[[ Supplied text open ]]

Purpose of the Study:

  • To introduce Clustering by Increasing the Rand Index via Coordinate Ascent (CIRCA), a novel unsupervised method for deriving ground-truth scene categories.
  • To establish human-preferred scene taxonomies based on semantic content, spatial structure, and visual appearance.
  • To validate the generalizability and superiority of CIRCA-derived categories.

Main Methods:

  • Human participants categorized 80 outdoor scenes from the Southampton-York Natural Scenes (SYNS) dataset based on meaning, 3D structure, and 2D appearance.
  • The CIRCA algorithm was used to determine optimal category structures and derive labels for each dimension.
  • Experiments involved generalization tests, comparisons with the spatial envelope model, and validation on an independent dataset.

Main Results:

  • CIRCA successfully derived representative scene category structures and labels from human judgments.
  • The derived categories generalized well to new images and observers.
  • CIRCA-based category systems outperformed the SUN taxonomy and an alternative clustering method.

Conclusions:

  • CIRCA offers an objective, data-driven method for establishing scene categories from psychophysical data.
  • This approach can generate more accurate and human-aligned taxonomies for scene recognition research.
  • CIRCA has broad applicability for deriving optimal categorical groupings across various datasets.

[[ Supplied text closed ]]
[[ Supplied information open ]]

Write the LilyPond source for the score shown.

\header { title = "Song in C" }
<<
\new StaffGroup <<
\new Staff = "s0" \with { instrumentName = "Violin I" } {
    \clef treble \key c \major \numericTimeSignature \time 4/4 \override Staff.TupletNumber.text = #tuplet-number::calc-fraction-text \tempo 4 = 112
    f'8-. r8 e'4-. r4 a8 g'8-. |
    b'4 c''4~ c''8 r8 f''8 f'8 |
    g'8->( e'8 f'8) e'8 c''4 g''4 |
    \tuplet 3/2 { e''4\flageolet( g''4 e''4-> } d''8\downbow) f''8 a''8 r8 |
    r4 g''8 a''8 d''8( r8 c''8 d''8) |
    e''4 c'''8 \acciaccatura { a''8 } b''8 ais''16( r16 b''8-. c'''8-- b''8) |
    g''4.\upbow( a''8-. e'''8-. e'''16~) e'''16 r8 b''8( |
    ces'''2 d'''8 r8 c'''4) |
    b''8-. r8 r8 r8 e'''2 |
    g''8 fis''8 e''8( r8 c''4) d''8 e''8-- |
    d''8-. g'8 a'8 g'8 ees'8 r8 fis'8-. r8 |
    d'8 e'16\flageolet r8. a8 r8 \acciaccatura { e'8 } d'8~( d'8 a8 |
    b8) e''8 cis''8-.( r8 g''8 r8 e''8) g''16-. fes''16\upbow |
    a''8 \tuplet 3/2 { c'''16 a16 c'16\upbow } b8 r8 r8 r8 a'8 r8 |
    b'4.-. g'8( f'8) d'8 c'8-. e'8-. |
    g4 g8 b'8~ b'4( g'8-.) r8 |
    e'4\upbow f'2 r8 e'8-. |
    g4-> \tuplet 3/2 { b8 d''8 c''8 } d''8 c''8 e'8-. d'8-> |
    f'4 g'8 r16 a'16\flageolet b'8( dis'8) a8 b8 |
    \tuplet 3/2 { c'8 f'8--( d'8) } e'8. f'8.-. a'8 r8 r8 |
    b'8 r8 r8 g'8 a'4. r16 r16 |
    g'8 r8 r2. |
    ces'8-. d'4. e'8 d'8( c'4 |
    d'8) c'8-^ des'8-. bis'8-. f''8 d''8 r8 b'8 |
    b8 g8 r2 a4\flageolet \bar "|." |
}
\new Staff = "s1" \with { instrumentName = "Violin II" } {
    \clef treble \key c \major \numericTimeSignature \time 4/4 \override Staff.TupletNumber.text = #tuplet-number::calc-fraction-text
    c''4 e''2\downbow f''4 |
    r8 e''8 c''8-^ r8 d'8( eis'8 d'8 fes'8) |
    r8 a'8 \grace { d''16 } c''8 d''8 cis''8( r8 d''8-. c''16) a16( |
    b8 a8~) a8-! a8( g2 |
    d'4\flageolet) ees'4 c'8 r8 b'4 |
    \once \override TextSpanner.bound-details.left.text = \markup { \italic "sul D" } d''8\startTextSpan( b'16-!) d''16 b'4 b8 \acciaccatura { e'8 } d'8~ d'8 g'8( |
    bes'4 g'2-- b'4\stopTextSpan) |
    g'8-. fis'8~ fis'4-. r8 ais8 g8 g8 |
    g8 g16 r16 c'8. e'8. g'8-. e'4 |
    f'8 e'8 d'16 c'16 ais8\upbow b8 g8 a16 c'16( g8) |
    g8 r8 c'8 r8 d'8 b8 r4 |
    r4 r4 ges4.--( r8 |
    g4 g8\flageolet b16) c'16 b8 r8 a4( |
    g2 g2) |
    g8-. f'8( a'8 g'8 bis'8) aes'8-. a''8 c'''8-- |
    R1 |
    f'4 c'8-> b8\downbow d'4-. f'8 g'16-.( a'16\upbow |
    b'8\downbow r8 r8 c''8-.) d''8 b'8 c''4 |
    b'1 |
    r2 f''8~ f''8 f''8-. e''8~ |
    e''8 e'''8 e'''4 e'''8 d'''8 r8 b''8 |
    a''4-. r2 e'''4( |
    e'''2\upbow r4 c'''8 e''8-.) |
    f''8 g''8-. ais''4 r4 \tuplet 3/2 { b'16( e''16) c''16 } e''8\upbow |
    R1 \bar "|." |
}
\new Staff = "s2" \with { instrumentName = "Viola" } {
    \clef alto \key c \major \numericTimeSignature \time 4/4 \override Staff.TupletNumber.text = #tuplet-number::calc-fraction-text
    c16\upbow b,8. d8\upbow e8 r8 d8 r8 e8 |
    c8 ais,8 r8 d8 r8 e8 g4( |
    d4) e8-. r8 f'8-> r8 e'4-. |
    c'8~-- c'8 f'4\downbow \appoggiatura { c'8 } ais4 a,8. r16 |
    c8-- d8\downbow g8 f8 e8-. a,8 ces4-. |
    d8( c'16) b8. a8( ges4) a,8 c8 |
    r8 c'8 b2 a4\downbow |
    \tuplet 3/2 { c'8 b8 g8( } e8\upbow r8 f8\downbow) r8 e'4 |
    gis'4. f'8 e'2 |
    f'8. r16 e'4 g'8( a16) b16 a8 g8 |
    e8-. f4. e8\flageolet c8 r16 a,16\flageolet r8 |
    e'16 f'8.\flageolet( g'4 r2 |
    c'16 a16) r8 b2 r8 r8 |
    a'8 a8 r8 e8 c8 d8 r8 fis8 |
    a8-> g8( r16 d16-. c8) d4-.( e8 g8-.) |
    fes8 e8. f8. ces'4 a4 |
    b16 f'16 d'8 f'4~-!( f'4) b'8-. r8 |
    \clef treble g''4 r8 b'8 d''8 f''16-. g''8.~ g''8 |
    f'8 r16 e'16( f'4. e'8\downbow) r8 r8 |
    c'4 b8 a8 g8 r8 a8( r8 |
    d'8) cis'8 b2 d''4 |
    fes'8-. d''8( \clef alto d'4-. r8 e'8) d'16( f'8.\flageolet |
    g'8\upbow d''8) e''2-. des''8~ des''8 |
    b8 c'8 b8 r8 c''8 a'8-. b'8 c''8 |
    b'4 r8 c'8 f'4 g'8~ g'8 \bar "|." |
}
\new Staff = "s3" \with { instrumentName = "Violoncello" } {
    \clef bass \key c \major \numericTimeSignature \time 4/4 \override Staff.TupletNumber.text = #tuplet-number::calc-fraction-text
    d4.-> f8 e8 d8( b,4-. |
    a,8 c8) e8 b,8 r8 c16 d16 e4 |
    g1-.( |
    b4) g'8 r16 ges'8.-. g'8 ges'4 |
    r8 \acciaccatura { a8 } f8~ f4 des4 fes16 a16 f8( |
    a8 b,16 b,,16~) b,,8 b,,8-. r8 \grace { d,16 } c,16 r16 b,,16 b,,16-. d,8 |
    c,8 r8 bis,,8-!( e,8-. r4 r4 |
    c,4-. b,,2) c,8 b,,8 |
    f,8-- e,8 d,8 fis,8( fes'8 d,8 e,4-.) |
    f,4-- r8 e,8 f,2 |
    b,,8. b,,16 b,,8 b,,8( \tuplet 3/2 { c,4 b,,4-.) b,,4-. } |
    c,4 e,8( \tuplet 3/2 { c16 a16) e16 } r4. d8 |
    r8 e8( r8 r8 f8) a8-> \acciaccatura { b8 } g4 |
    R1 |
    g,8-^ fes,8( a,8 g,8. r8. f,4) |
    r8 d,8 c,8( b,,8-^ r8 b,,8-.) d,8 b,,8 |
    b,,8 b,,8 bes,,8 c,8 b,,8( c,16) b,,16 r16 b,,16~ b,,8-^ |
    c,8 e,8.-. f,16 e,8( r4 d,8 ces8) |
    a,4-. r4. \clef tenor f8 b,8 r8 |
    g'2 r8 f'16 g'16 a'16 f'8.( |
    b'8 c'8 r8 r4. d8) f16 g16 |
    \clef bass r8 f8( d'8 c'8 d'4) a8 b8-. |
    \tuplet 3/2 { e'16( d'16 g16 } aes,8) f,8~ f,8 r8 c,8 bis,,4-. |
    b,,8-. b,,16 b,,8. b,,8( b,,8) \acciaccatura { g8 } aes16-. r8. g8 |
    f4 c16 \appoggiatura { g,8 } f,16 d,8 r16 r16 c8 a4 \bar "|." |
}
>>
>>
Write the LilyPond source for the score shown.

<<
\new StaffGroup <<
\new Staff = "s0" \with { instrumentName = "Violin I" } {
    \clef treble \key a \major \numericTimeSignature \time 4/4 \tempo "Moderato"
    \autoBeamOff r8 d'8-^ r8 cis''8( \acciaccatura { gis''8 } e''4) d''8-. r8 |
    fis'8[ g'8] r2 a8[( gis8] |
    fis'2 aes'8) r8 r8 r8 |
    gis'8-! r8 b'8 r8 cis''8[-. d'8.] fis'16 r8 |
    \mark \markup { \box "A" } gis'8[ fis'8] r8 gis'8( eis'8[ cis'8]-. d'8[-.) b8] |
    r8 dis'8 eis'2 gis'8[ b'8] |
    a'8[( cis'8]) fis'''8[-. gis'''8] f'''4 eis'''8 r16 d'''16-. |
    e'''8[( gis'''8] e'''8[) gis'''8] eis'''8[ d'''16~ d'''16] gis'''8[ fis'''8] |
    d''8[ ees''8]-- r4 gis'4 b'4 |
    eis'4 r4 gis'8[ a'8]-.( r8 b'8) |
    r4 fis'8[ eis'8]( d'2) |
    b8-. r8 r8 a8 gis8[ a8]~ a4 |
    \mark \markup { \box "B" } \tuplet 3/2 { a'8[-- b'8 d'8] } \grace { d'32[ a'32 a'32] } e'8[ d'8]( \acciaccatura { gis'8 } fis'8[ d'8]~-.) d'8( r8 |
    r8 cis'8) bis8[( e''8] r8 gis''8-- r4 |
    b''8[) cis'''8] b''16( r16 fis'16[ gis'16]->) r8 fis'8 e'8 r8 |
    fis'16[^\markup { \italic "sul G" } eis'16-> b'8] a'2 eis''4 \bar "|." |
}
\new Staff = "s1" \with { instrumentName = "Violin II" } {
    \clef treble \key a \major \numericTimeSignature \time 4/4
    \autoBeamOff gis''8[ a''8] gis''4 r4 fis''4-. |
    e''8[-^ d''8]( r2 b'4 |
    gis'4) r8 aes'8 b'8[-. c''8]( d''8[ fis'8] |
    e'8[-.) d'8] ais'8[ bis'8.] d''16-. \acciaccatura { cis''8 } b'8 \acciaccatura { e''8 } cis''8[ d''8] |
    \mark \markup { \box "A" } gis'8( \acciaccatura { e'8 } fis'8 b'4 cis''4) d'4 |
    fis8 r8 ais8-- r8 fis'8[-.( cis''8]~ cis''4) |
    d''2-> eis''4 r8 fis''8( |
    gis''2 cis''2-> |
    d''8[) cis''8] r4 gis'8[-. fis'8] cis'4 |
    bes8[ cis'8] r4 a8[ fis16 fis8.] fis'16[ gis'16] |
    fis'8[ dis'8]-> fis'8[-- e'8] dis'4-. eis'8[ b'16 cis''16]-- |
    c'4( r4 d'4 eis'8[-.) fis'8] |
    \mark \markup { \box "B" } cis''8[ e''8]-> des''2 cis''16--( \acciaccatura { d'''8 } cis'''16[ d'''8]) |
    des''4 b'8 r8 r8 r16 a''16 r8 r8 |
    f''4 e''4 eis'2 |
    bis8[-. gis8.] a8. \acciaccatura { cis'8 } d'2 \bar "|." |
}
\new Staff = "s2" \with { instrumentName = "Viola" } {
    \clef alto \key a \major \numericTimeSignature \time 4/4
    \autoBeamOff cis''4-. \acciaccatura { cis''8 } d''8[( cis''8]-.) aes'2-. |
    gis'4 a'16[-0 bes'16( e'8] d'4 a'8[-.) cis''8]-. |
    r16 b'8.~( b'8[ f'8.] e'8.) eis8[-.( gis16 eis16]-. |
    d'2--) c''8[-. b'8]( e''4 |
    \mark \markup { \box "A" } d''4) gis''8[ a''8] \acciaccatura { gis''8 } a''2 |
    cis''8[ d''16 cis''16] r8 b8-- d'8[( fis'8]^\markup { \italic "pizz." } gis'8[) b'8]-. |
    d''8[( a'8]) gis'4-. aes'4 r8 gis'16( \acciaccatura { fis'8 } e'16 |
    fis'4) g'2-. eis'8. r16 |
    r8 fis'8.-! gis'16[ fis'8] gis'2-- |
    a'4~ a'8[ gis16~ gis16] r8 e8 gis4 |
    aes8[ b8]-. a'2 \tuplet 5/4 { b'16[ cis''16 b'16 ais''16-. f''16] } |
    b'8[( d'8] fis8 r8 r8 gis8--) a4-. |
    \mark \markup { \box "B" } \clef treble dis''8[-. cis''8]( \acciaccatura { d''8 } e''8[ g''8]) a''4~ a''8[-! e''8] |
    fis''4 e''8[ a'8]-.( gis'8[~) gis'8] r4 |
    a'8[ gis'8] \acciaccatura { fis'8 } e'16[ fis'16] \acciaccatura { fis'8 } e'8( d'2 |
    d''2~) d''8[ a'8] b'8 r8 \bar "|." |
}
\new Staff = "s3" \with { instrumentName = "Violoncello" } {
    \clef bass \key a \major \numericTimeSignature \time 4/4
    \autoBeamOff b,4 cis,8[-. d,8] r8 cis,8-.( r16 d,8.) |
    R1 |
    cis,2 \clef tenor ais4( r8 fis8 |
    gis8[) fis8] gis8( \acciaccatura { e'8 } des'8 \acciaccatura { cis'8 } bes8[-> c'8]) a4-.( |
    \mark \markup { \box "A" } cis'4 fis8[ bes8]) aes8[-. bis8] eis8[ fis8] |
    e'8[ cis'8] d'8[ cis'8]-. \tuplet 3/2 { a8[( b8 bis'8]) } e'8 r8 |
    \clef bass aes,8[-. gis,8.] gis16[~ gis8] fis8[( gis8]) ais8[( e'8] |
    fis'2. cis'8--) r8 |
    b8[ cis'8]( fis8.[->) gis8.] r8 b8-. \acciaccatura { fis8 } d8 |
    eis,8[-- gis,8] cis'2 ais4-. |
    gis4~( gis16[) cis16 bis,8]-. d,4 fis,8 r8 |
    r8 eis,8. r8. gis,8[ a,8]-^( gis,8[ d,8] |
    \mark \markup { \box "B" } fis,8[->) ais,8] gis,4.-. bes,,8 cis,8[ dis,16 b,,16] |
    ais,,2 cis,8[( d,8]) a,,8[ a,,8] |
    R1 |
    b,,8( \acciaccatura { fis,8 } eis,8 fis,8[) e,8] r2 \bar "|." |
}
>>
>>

[[ Supplied information closed ]]

(Work to complete)
Quote the CIRCA study summary in full, word for word. The entries are separate material from the CIRCA study summary.

(Expected answer)
Purpose of the Study:

  • To introduce Clustering by Increasing the Rand Index via Coordinate Ascent (CIRCA), a novel unsupervised method for deriving ground-truth scene categories.
  • To establish human-preferred scene taxonomies based on semantic content, spatial structure, and visual appearance.
  • To validate the generalizability and superiority of CIRCA-derived categories.

Main Methods:

  • Human participants categorized 80 outdoor scenes from the Southampton-York Natural Scenes (SYNS) dataset based on meaning, 3D structure, and 2D appearance.
  • The CIRCA algorithm was used to determine optimal category structures and derive labels for each dimension.
  • Experiments involved generalization tests, comparisons with the spatial envelope model, and validation on an independent dataset.

Main Results:

  • CIRCA successfully derived representative scene category structures and labels from human judgments.
  • The derived categories generalized well to new images and observers.
  • CIRCA-based category systems outperformed the SUN taxonomy and an alternative clustering method.

Conclusions:

  • CIRCA offers an objective, data-driven method for establishing scene categories from psychophysical data.
  • This approach can generate more accurate and human-aligned taxonomies for scene recognition research.
  • CIRCA has broad applicability for deriving optimal categorical groupings across various datasets.